Let me start at the beginning, I am in the process of building 30 odd metres of Hugelbeds. I have the beds mapped out and prepared ready for the wood to go into place and I have loads of wood ready and waiting. I have taken some ideas from various YouTube clips, one is to use stakes to hold branches and sticks against the sides of the finished beds to hold mulch etc in place, also when the beds are finished these stakes can be used as 'leaning' posts to support your wait while you plant, harvest or just tend to the parts of the bed that are just a little out of reach without the need to put a great big foot dent on the bank of the bed itself. To me it seems sensible to hammer these stakes in place during the construction of the bed, that way you don't run the risk of trying to hammer a stake through the tree trunk that is at the base of the bed, also by putting the stakes in place at the beginning of the construction they will also hold everything in place while the beds are being built.
Now we have an abundance of willow on the farm, green willow, and it is really the only wood that we have to make the number of stakes needed, out of, (I have plenty of other wood for the beds, a mixture of seasoned, rotting and green wood, none of which is willow). Willow being willow and also being green wood will grow, or will it? Is there any way that I can stop it from growing? The majority of the stakes have been cut so that the thin end (the growing end) is in the ground and the thicker (the root end) is in the air, does this make any difference? Before I start the major part of the construction I really need to know if we are going to end up with a row of willow trees growing out of the sides of our hugelbeds or not? If it helps I have attached a couple pictures of the beds as they are.
Any ideas or help would be much appreciated
Thanks in advance Burt
If I'm picturing it right, the bed will wind up coming at least halfway up those willow stakes, or maybe to the top, right? So the moist soil and compost will be touching parts that still have bark on them? I think they may root and try to grow. I'd strip off all the bark. If you get a draw knife it shouldn't be too hard. Livestock would eat the bark you stripped off.
That's right, we have piled the large pieces of wood in between the stakes today, the idea is/was that the beds would come part way up the stakes, which would then be cut off at about 10 cms above the level of the bed. Although we've already piled the wood in between I can still get in there and strip the bark.
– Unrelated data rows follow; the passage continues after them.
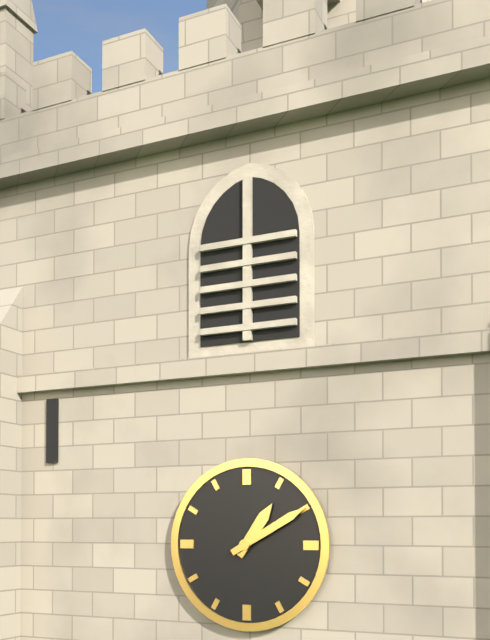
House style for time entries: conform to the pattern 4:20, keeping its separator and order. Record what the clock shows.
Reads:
1:10
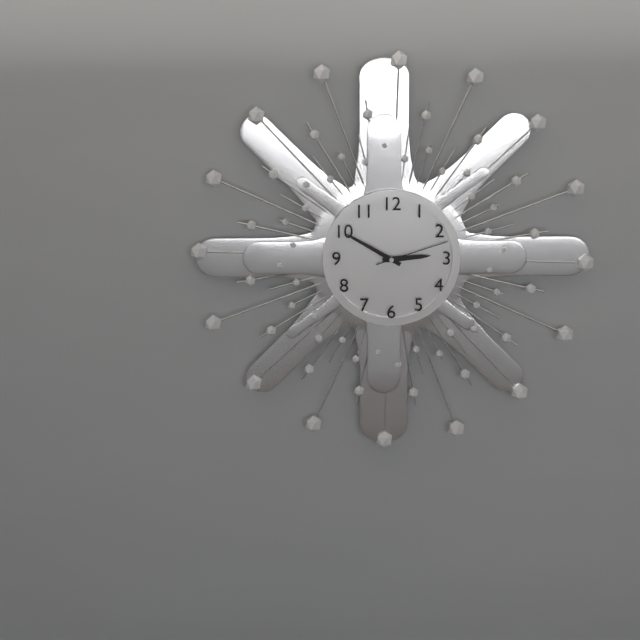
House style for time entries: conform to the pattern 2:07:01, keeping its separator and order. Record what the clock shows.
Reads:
2:50:12
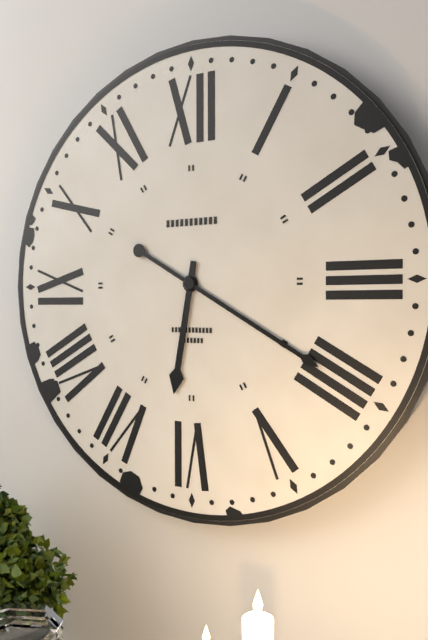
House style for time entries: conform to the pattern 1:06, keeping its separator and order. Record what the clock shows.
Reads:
6:20
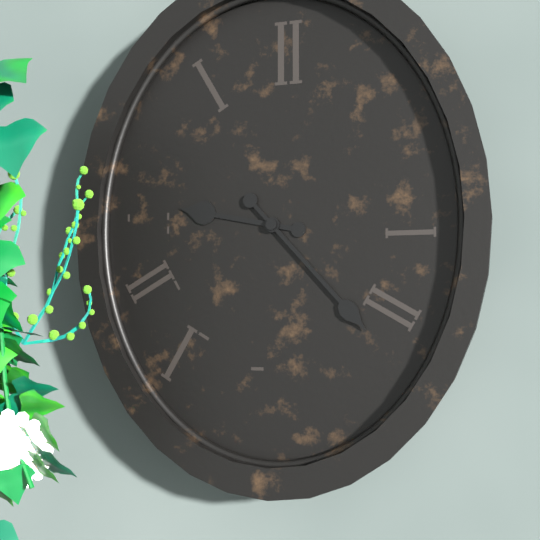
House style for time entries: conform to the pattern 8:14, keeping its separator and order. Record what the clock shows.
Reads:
9:23
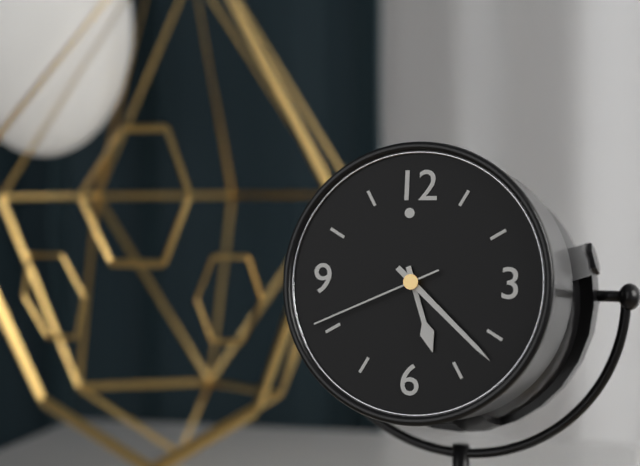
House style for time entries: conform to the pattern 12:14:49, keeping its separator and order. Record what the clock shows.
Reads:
5:22:41
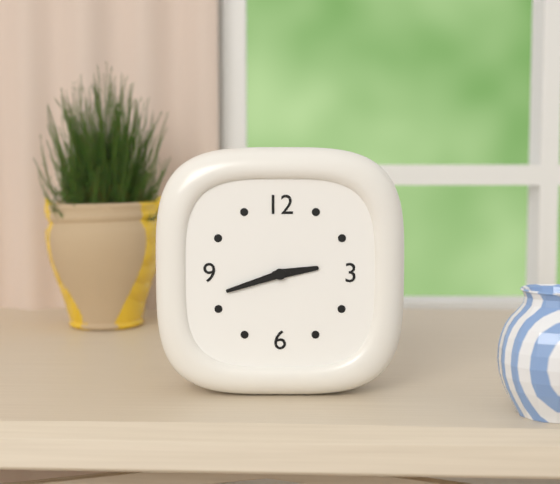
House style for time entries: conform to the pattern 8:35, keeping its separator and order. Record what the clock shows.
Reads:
2:42
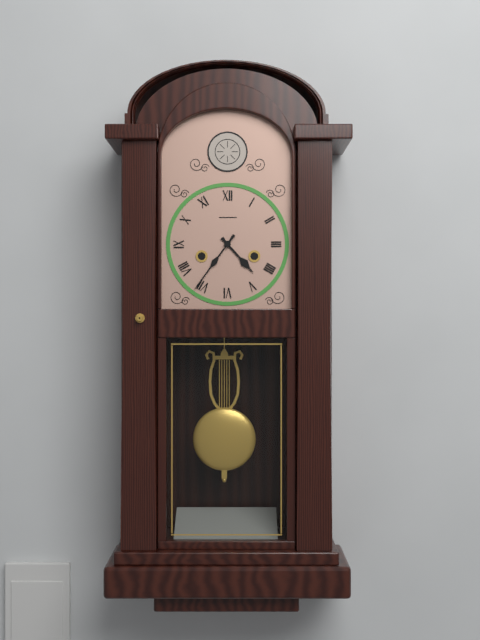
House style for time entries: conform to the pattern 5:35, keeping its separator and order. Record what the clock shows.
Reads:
4:36
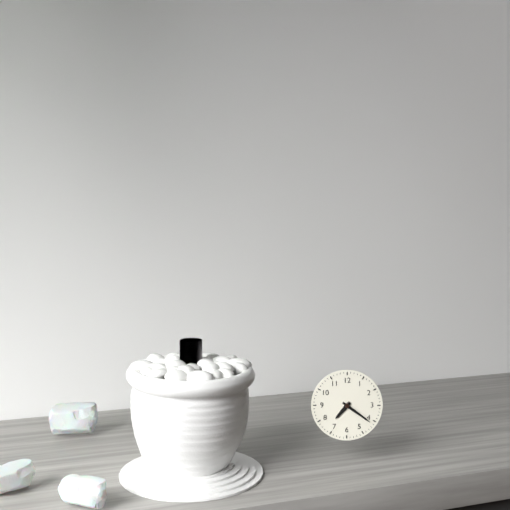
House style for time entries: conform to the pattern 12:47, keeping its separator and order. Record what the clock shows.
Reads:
7:21
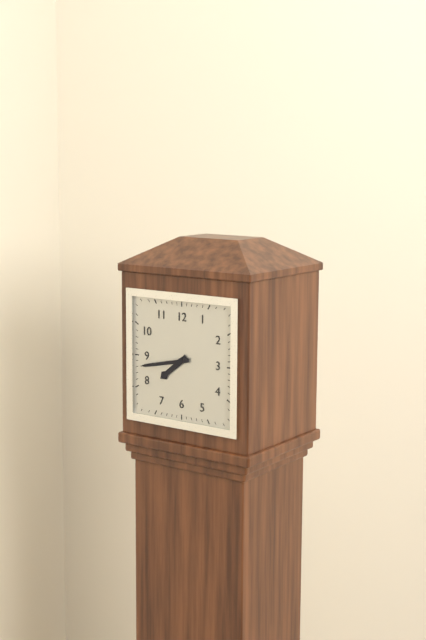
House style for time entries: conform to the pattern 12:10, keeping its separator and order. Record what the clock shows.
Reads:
7:43
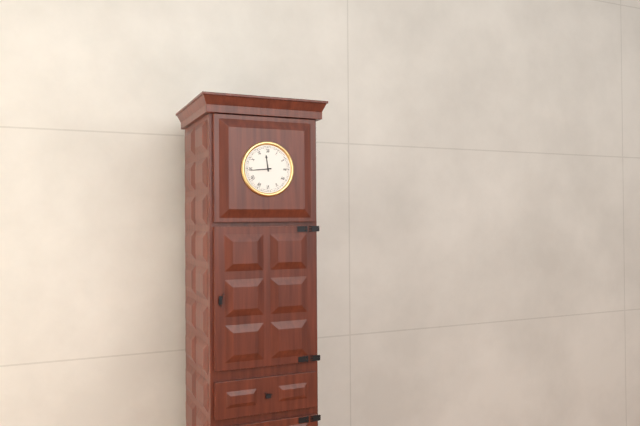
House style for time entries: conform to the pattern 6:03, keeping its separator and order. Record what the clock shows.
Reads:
11:44
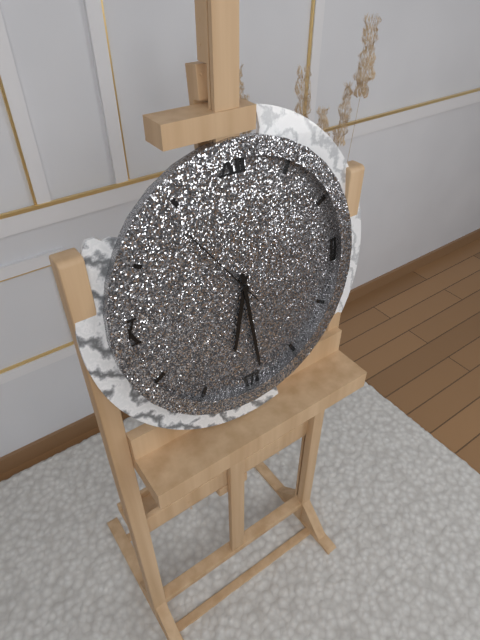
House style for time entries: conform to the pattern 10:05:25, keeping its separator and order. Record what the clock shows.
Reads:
6:29:54
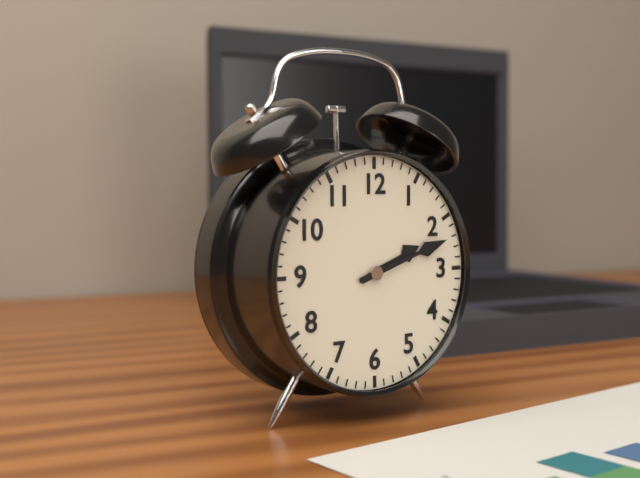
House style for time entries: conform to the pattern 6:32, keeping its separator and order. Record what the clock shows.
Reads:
2:12
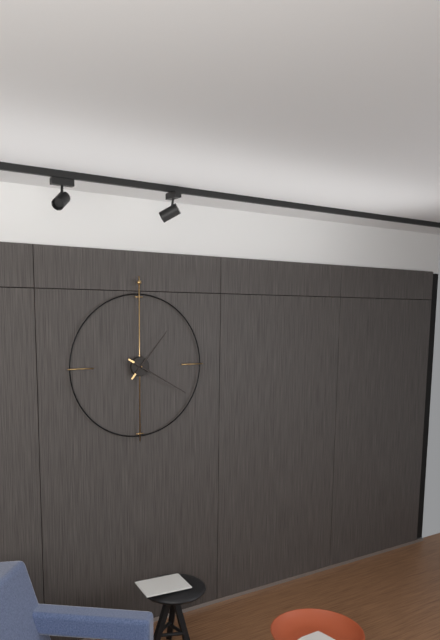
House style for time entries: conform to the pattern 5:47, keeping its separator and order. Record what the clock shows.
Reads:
1:20
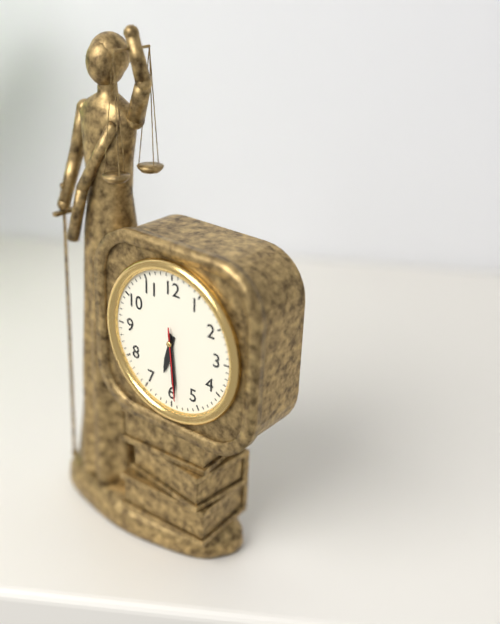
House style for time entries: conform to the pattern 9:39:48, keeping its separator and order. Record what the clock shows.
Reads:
6:29:29
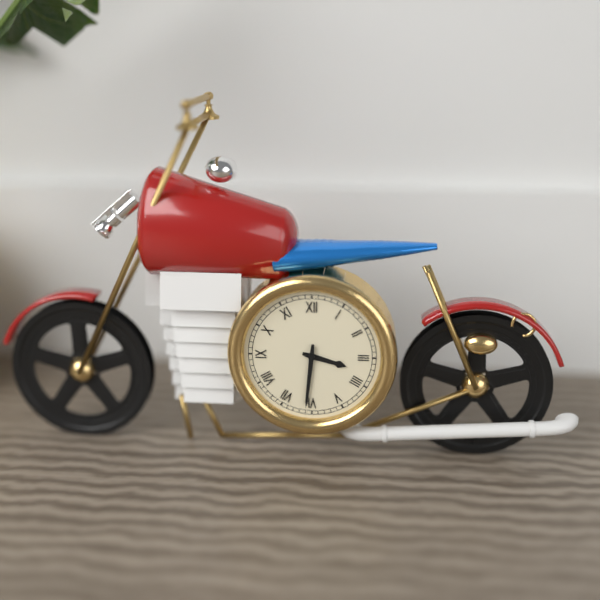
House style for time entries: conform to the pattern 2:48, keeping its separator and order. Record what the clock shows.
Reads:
3:31
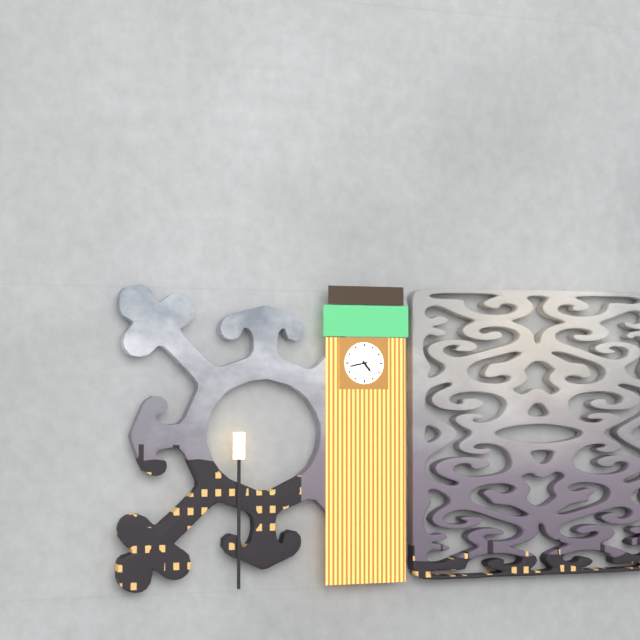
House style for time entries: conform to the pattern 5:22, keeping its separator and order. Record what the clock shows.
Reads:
4:43
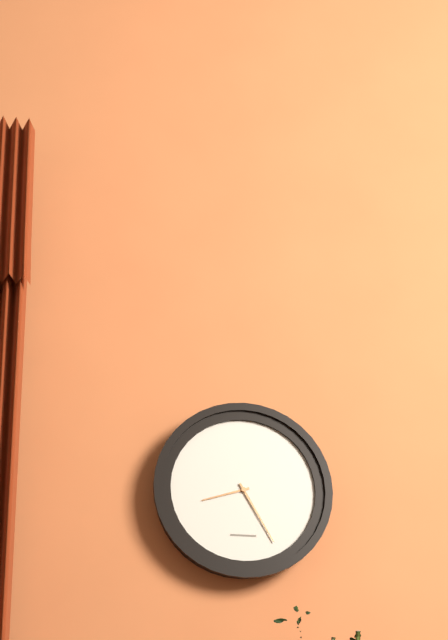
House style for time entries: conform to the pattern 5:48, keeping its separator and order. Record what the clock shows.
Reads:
8:25
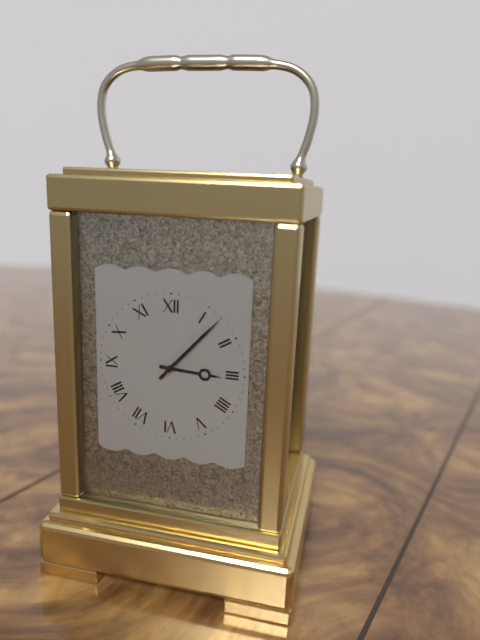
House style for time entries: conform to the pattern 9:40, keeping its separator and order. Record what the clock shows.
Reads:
3:07
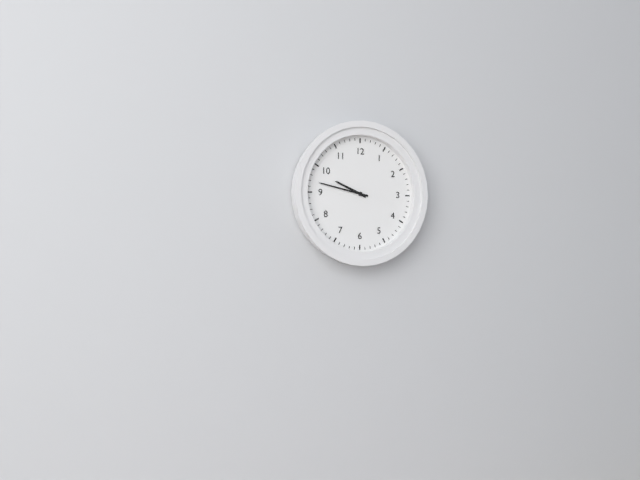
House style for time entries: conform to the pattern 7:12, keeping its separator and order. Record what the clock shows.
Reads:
9:47
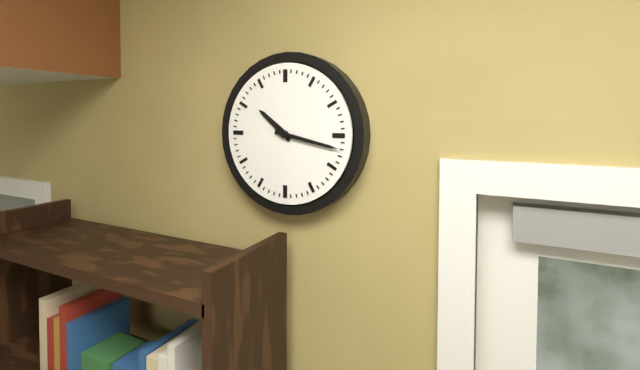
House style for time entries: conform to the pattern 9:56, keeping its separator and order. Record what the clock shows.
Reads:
10:17
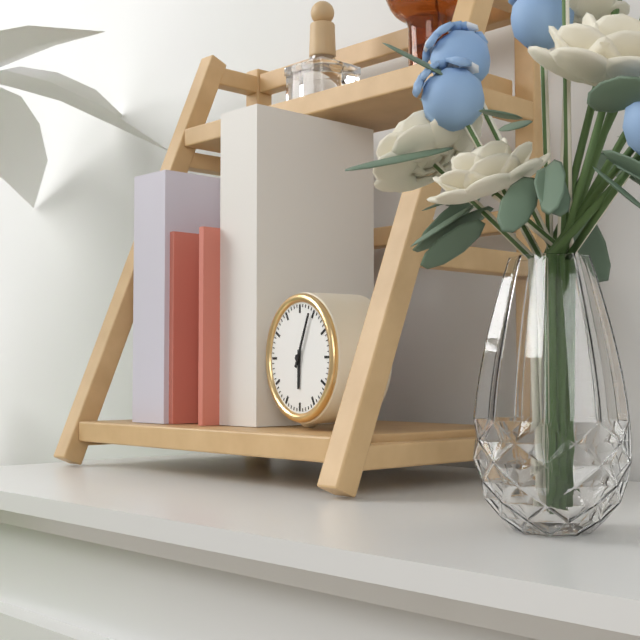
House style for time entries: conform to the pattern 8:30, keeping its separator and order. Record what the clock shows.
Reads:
6:04
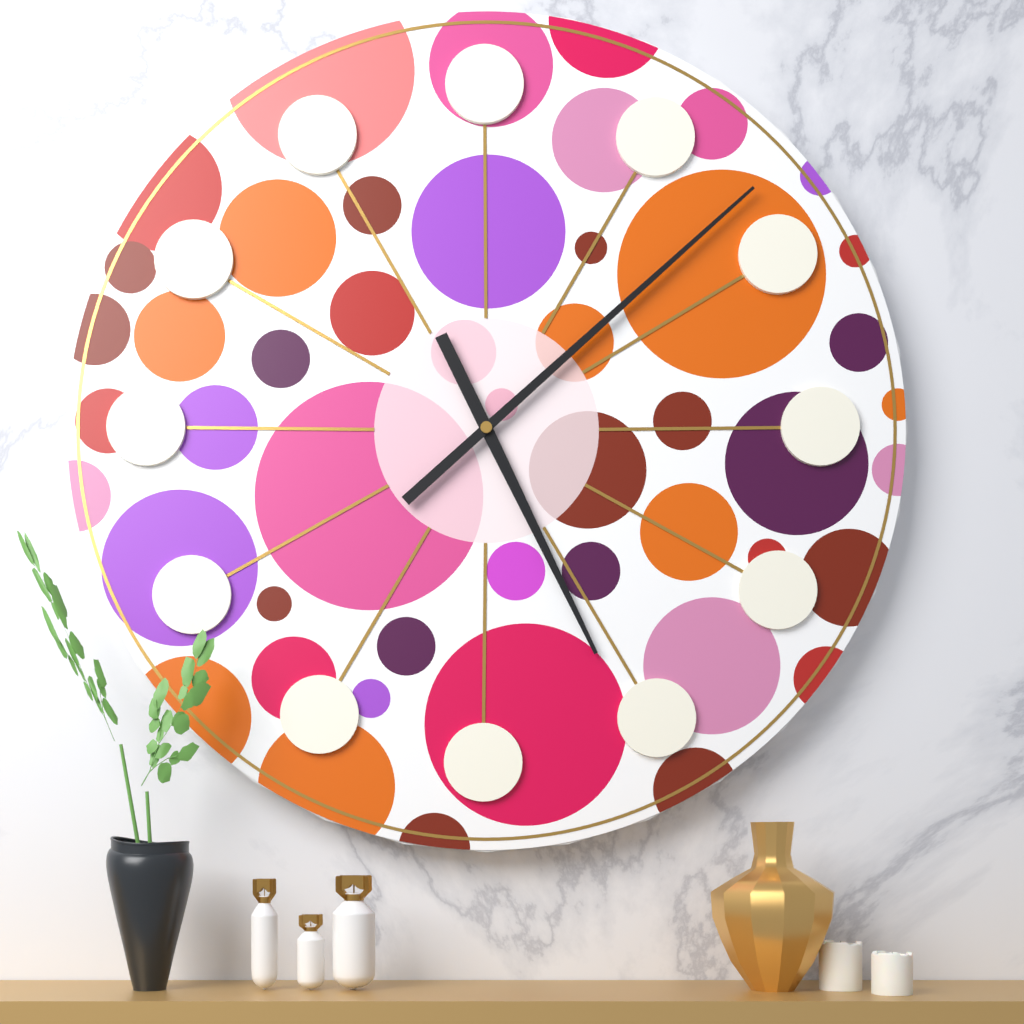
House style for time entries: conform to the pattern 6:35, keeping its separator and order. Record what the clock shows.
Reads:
5:08
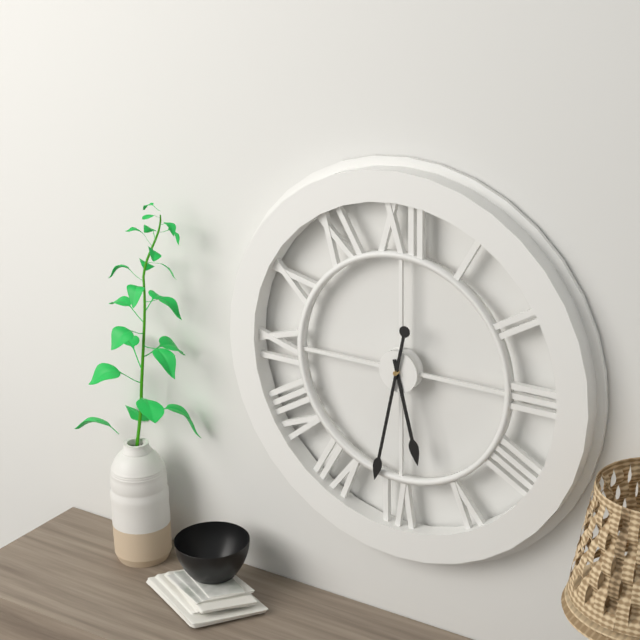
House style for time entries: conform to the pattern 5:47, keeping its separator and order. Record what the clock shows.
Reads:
5:32
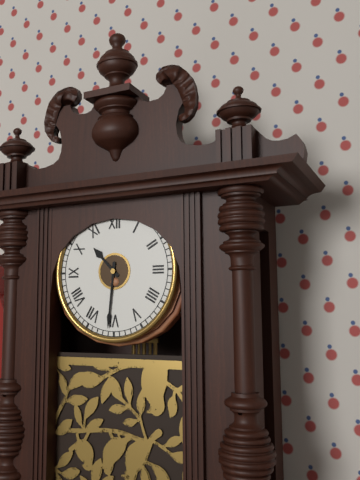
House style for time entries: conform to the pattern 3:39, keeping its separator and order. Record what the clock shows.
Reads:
10:31
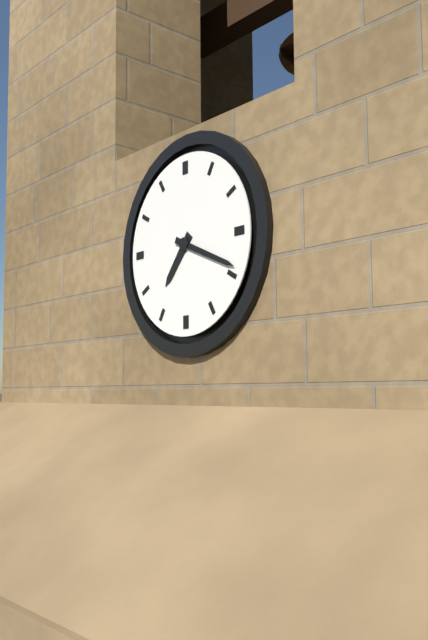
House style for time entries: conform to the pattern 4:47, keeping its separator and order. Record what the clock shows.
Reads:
7:19
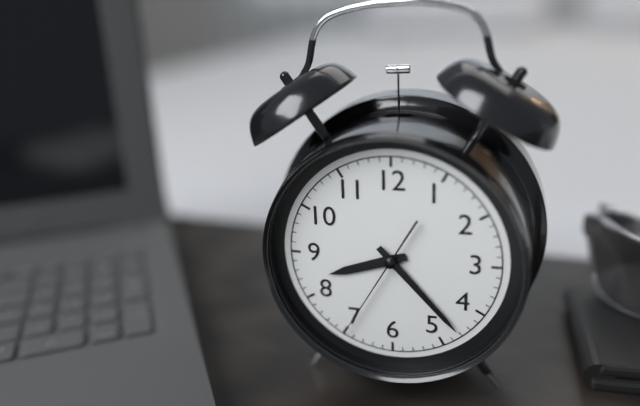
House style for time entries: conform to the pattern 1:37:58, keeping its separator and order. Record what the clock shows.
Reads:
8:23:35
After we've added the wood chips and other assorted goodies it might not be so easy.
Thanks for the reply Renate, I figured that removing the bark would be a good move, unfortunately (or fortunately) people started carting wood up to the beds before I had chance to do it... and who am I to stop people carting all the logs and stumps up the garden to the Hugelbeds (instead of me)
I'll get out there in the morning with my knife and get the bark off.